Dubravka Ugresic n'est pas seulement l'exceptionnelle romancière que l'on sait. Elle excelle aussi à croquer notre époque d'une plume toujours acérée, tantôt ironique, tantôt furieuse, tantôt amoureuse, lorsqu'il s'agit de rendre compte des ravages de la marchandisation du monde sur la culture, de la mise à l'écart de ceux qui n'ont plus rien à vendre que leurs souvenirs, ou du plaisir de jardiner, de penser que l'on pourrait tout aussi bien vivre heureux ici-bas.
Bref, en 38 vignettes, dont la plus longue n'excède pas 10 pages, voici chantés la beauté et la laideur du monde par l'une de ses observatrices les plus averties, autorisée en quelque sorte par son statut d'exilée à dire des vérités que nous n'apercevons plus qu'à peine.
Après avoir fui la Yougoslavie en guerre au début des années 90, Tania Lusic se retrouve professeur à l'université d'Amsterdam. Elle y enseigne la littérature à de jeunes compatriotes exilés comme elle, la plupart d'entre eux vivant d'expédients, et notamment de la fabrication d'objets SM pour le compte du " Ministère de la douleur ", un sex-shop bien connu dans la capitale des Pays-Bas.

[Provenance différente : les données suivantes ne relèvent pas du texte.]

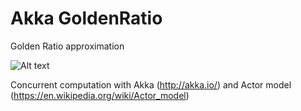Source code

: # Akka GoldenRatio

Golden Ratio approximation

![Alt text](http://mathworld.wolfram.com/images/equations/GoldenRatio/NumberedEquation7.gif "Golden ratio approximation")

Concurrent computation with Akka (http://akka.io/) and Actor model (https://en.wikipedia.org/wiki/Actor_model)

Soucieuse d'éviter que ses étudiants serbes, croates et bosniaques ne laissent libre cours, dans la salle de cours, aux passions identitaires qui ont présidé à leur exil, Tania renonce bientôt aux devoirs de sa charge académique au profit d'un travail de groupe au cours duquel chacun est invité à témoigner de son expérience personnelle des souffrances liées à la guerre. Mais loin d'aboutir à ses fins, Tania se retrouve bientôt prise dans une spirale de violence qui la mènera à subir les pires humiliations, ce dont elle s'accommodera finalement dans la jouissance de son destin d'exilée.
Un roman sans concession, provocant à bien des égards, jouant aussi bien de la critique d'un certain cynisme occidental que de la découverte de l'impasse à laquelle conduit immanquablement la fidélité à ses origines en terre d'exil.